Stored entries:
======

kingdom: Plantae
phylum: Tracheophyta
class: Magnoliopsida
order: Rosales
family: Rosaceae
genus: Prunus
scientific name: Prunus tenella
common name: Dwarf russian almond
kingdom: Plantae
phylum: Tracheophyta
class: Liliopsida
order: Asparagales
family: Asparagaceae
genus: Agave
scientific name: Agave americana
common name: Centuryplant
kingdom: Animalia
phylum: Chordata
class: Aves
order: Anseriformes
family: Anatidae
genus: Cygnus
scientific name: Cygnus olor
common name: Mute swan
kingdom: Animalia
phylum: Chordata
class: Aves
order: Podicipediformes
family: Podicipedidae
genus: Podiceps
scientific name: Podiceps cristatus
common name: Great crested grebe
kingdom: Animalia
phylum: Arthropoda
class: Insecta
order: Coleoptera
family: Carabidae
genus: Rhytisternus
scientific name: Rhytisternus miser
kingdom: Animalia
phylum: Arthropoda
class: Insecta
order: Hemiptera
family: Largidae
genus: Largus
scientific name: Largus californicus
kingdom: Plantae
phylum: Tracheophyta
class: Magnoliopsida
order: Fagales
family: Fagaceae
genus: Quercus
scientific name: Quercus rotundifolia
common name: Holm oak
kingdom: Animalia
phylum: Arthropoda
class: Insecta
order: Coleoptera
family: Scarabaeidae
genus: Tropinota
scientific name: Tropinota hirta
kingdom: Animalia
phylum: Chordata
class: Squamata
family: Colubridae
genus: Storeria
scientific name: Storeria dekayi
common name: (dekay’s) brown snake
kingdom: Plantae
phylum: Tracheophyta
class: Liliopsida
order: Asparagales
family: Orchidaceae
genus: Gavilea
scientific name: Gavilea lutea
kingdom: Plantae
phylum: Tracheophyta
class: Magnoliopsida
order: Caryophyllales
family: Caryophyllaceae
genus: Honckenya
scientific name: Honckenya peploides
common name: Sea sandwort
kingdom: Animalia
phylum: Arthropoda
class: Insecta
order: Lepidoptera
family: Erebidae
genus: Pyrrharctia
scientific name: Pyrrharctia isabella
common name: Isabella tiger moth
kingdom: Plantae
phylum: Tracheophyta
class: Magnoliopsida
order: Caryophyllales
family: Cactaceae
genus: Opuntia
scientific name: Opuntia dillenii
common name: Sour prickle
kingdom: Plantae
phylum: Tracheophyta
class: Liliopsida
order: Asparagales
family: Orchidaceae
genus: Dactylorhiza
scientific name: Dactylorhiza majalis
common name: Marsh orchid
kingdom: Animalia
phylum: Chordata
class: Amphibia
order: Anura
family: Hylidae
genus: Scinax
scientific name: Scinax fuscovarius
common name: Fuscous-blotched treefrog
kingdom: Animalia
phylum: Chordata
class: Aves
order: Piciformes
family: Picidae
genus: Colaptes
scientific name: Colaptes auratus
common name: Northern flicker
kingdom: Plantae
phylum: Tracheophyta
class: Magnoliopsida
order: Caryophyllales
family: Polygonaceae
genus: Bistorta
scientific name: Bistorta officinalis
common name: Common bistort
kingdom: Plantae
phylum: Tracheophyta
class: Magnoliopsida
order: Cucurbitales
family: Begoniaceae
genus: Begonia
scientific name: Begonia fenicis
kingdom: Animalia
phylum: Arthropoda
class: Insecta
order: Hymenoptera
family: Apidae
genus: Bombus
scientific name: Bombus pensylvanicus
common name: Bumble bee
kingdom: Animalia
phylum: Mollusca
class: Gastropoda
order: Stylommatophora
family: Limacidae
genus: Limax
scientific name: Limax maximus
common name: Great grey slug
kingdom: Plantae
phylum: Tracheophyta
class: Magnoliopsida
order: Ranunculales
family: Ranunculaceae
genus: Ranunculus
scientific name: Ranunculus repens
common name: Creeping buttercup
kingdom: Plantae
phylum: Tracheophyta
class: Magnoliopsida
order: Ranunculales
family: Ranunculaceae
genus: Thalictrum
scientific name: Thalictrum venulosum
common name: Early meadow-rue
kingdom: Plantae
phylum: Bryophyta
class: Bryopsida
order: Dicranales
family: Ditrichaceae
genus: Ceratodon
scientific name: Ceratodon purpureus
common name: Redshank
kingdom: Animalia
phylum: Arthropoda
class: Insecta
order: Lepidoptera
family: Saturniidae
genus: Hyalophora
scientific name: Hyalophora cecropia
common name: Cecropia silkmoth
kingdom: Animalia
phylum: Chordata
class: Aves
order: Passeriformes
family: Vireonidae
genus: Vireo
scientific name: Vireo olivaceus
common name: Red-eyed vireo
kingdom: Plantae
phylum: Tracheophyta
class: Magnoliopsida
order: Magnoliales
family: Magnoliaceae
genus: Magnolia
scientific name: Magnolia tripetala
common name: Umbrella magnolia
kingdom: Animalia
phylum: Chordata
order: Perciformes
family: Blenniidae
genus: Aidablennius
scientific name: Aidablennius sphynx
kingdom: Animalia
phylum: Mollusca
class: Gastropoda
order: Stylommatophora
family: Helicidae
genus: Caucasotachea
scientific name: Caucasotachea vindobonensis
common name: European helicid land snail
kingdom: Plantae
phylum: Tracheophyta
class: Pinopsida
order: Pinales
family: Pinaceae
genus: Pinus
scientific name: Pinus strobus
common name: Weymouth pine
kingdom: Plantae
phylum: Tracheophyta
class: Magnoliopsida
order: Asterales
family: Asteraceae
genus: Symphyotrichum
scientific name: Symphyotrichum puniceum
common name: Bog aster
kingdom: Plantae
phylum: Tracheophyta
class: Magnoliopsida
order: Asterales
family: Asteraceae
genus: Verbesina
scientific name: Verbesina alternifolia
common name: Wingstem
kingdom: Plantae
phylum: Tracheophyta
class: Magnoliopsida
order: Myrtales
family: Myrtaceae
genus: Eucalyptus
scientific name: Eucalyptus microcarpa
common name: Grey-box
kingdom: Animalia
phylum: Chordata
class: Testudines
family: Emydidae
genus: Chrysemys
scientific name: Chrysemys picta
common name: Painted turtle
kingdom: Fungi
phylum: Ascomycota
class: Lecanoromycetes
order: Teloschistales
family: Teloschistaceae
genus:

======

Put every line of the items above into a Markdown table with two columns, Row and Line. Number the rows and leave out any blank lines.

▶ _FINISHED ANSWER_:
| Row | Line |
|---|---|
| 1 | kingdom: Plantae |
| 2 | phylum: Tracheophyta |
| 3 | class: Magnoliopsida |
| 4 | order: Rosales |
| 5 | family: Rosaceae |
| 6 | genus: Prunus |
| 7 | scientific name: Prunus tenella |
| 8 | common name: Dwarf russian almond |
| 9 | kingdom: Plantae |
| 10 | phylum: Tracheophyta |
| 11 | class: Liliopsida |
| 12 | order: Asparagales |
| 13 | family: Asparagaceae |
| 14 | genus: Agave |
| 15 | scientific name: Agave americana |
| 16 | common name: Centuryplant |
| 17 | kingdom: Animalia |
| 18 | phylum: Chordata |
| 19 | class: Aves |
| 20 | order: Anseriformes |
| 21 | family: Anatidae |
| 22 | genus: Cygnus |
| 23 | scientific name: Cygnus olor |
| 24 | common name: Mute swan |
| 25 | kingdom: Animalia |
| 26 | phylum: Chordata |
| 27 | class: Aves |
| 28 | order: Podicipediformes |
| 29 | family: Podicipedidae |
| 30 | genus: Podiceps |
| 31 | scientific name: Podiceps cristatus |
| 32 | common name: Great crested grebe |
| 33 | kingdom: Animalia |
| 34 | phylum: Arthropoda |
| 35 | class: Insecta |
| 36 | order: Coleoptera |
| 37 | family: Carabidae |
| 38 | genus: Rhytisternus |
| 39 | scientific name: Rhytisternus miser |
| 40 | kingdom: Animalia |
| 41 | phylum: Arthropoda |
| 42 | class: Insecta |
| 43 | order: Hemiptera |
| 44 | family: Largidae |
| 45 | genus: Largus |
| 46 | scientific name: Largus californicus |
| 47 | kingdom: Plantae |
| 48 | phylum: Tracheophyta |
| 49 | class: Magnoliopsida |
| 50 | order: Fagales |
| 51 | family: Fagaceae |
| 52 | genus: Quercus |
| 53 | scientific name: Quercus rotundifolia |
| 54 | common name: Holm oak |
| 55 | kingdom: Animalia |
| 56 | phylum: Arthropoda |
| 57 | class: Insecta |
| 58 | order: Coleoptera |
| 59 | family: Scarabaeidae |
| 60 | genus: Tropinota |
| 61 | scientific name: Tropinota hirta |
| 62 | kingdom: Animalia |
| 63 | phylum: Chordata |
| 64 | class: Squamata |
| 65 | family: Colubridae |
| 66 | genus: Storeria |
| 67 | scientific name: Storeria dekayi |
| 68 | common name: (dekay’s) brown snake |
| 69 | kingdom: Plantae |
| 70 | phylum: Tracheophyta |
| 71 | class: Liliopsida |
| 72 | order: Asparagales |
| 73 | family: Orchidaceae |
| 74 | genus: Gavilea |
| 75 | scientific name: Gavilea lutea |
| 76 | kingdom: Plantae |
| 77 | phylum: Tracheophyta |
| 78 | class: Magnoliopsida |
| 79 | order: Caryophyllales |
| 80 | family: Caryophyllaceae |
| 81 | genus: Honckenya |
| 82 | scientific name: Honckenya peploides |
| 83 | common name: Sea sandwort |
| 84 | kingdom: Animalia |
| 85 | phylum: Arthropoda |
| 86 | class: Insecta |
| 87 | order: Lepidoptera |
| 88 | family: Erebidae |
| 89 | genus: Pyrrharctia |
| 90 | scientific name: Pyrrharctia isabella |
| 91 | common name: Isabella tiger moth |
| 92 | kingdom: Plantae |
| 93 | phylum: Tracheophyta |
| 94 | class: Magnoliopsida |
| 95 | order: Caryophyllales |
| 96 | family: Cactaceae |
| 97 | genus: Opuntia |
| 98 | scientific name: Opuntia dillenii |
| 99 | common name: Sour prickle |
| 100 | kingdom: Plantae |
| 101 | phylum: Tracheophyta |
| 102 | class: Liliopsida |
| 103 | order: Asparagales |
| 104 | family: Orchidaceae |
| 105 | genus: Dactylorhiza |
| 106 | scientific name: Dactylorhiza majalis |
| 107 | common name: Marsh orchid |
| 108 | kingdom: Animalia |
| 109 | phylum: Chordata |
| 110 | class: Amphibia |
| 111 | order: Anura |
| 112 | family: Hylidae |
| 113 | genus: Scinax |
| 114 | scientific name: Scinax fuscovarius |
| 115 | common name: Fuscous-blotched treefrog |
| 116 | kingdom: Animalia |
| 117 | phylum: Chordata |
| 118 | class: Aves |
| 119 | order: Piciformes |
| 120 | family: Picidae |
| 121 | genus: Colaptes |
| 122 | scientific name: Colaptes auratus |
| 123 | common name: Northern flicker |
| 124 | kingdom: Plantae |
| 125 | phylum: Tracheophyta |
| 126 | class: Magnoliopsida |
| 127 | order: Caryophyllales |
| 128 | family: Polygonaceae |
| 129 | genus: Bistorta |
| 130 | scientific name: Bistorta officinalis |
| 131 | common name: Common bistort |
| 132 | kingdom: Plantae |
| 133 | phylum: Tracheophyta |
| 134 | class: Magnoliopsida |
| 135 | order: Cucurbitales |
| 136 | family: Begoniaceae |
| 137 | genus: Begonia |
| 138 | scientific name: Begonia fenicis |
| 139 | kingdom: Animalia |
| 140 | phylum: Arthropoda |
| 141 | class: Insecta |
| 142 | order: Hymenoptera |
| 143 | family: Apidae |
| 144 | genus: Bombus |
| 145 | scientific name: Bombus pensylvanicus |
| 146 | common name: Bumble bee |
| 147 | kingdom: Animalia |
| 148 | phylum: Mollusca |
| 149 | class: Gastropoda |
| 150 | order: Stylommatophora |
| 151 | family: Limacidae |
| 152 | genus: Limax |
| 153 | scientific name: Limax maximus |
| 154 | common name: Great grey slug |
| 155 | kingdom: Plantae |
| 156 | phylum: Tracheophyta |
| 157 | class: Magnoliopsida |
| 158 | order: Ranunculales |
| 159 | family: Ranunculaceae |
| 160 | genus: Ranunculus |
| 161 | scientific name: Ranunculus repens |
| 162 | common name: Creeping buttercup |
| 163 | kingdom: Plantae |
| 164 | phylum: Tracheophyta |
| 165 | class: Magnoliopsida |
| 166 | order: Ranunculales |
| 167 | family: Ranunculaceae |
| 168 | genus: Thalictrum |
| 169 | scientific name: Thalictrum venulosum |
| 170 | common name: Early meadow-rue |
| 171 | kingdom: Plantae |
| 172 | phylum: Bryophyta |
| 173 | class: Bryopsida |
| 174 | order: Dicranales |
| 175 | family: Ditrichaceae |
| 176 | genus: Ceratodon |
| 177 | scientific name: Ceratodon purpureus |
| 178 | common name: Redshank |
| 179 | kingdom: Animalia |
| 180 | phylum: Arthropoda |
| 181 | class: Insecta |
| 182 | order: Lepidoptera |
| 183 | family: Saturniidae |
| 184 | genus: Hyalophora |
| 185 | scientific name: Hyalophora cecropia |
| 186 | common name: Cecropia silkmoth |
| 187 | kingdom: Animalia |
| 188 | phylum: Chordata |
| 189 | class: Aves |
| 190 | order: Passeriformes |
| 191 | family: Vireonidae |
| 192 | genus: Vireo |
| 193 | scientific name: Vireo olivaceus |
| 194 | common name: Red-eyed vireo |
| 195 | kingdom: Plantae |
| 196 | phylum: Tracheophyta |
| 197 | class: Magnoliopsida |
| 198 | order: Magnoliales |
| 199 | family: Magnoliaceae |
| 200 | genus: Magnolia |
| 201 | scientific name: Magnolia tripetala |
| 202 | common name: Umbrella magnolia |
| 203 | kingdom: Animalia |
| 204 | phylum: Chordata |
| 205 | order: Perciformes |
| 206 | family: Blenniidae |
| 207 | genus: Aidablennius |
| 208 | scientific name: Aidablennius sphynx |
| 209 | kingdom: Animalia |
| 210 | phylum: Mollusca |
| 211 | class: Gastropoda |
| 212 | order: Stylommatophora |
| 213 | family: Helicidae |
| 214 | genus: Caucasotachea |
| 215 | scientific name: Caucasotachea vindobonensis |
| 216 | common name: European helicid land snail |
| 217 | kingdom: Plantae |
| 218 | phylum: Tracheophyta |
| 219 | class: Pinopsida |
| 220 | order: Pinales |
| 221 | family: Pinaceae |
| 222 | genus: Pinus |
| 223 | scientific name: Pinus strobus |
| 224 | common name: Weymouth pine |
| 225 | kingdom: Plantae |
| 226 | phylum: Tracheophyta |
| 227 | class: Magnoliopsida |
| 228 | order: Asterales |
| 229 | family: Asteraceae |
| 230 | genus: Symphyotrichum |
| 231 | scientific name: Symphyotrichum puniceum |
| 232 | common name: Bog aster |
| 233 | kingdom: Plantae |
| 234 | phylum: Tracheophyta |
| 235 | class: Magnoliopsida |
| 236 | order: Asterales |
| 237 | family: Asteraceae |
| 238 | genus: Verbesina |
| 239 | scientific name: Verbesina alternifolia |
| 240 | common name: Wingstem |
| 241 | kingdom: Plantae |
| 242 | phylum: Tracheophyta |
| 243 | class: Magnoliopsida |
| 244 | order: Myrtales |
| 245 | family: Myrtaceae |
| 246 | genus: Eucalyptus |
| 247 | scientific name: Eucalyptus microcarpa |
| 248 | common name: Grey-box |
| 249 | kingdom: Animalia |
| 250 | phylum: Chordata |
| 251 | class: Testudines |
| 252 | family: Emydidae |
| 253 | genus: Chrysemys |
| 254 | scientific name: Chrysemys picta |
| 255 | common name: Painted turtle |
| 256 | kingdom: Fungi |
| 257 | phylum: Ascomycota |
| 258 | class: Lecanoromycetes |
| 259 | order: Teloschistales |
| 260 | family: Teloschistaceae |
| 261 | genus: |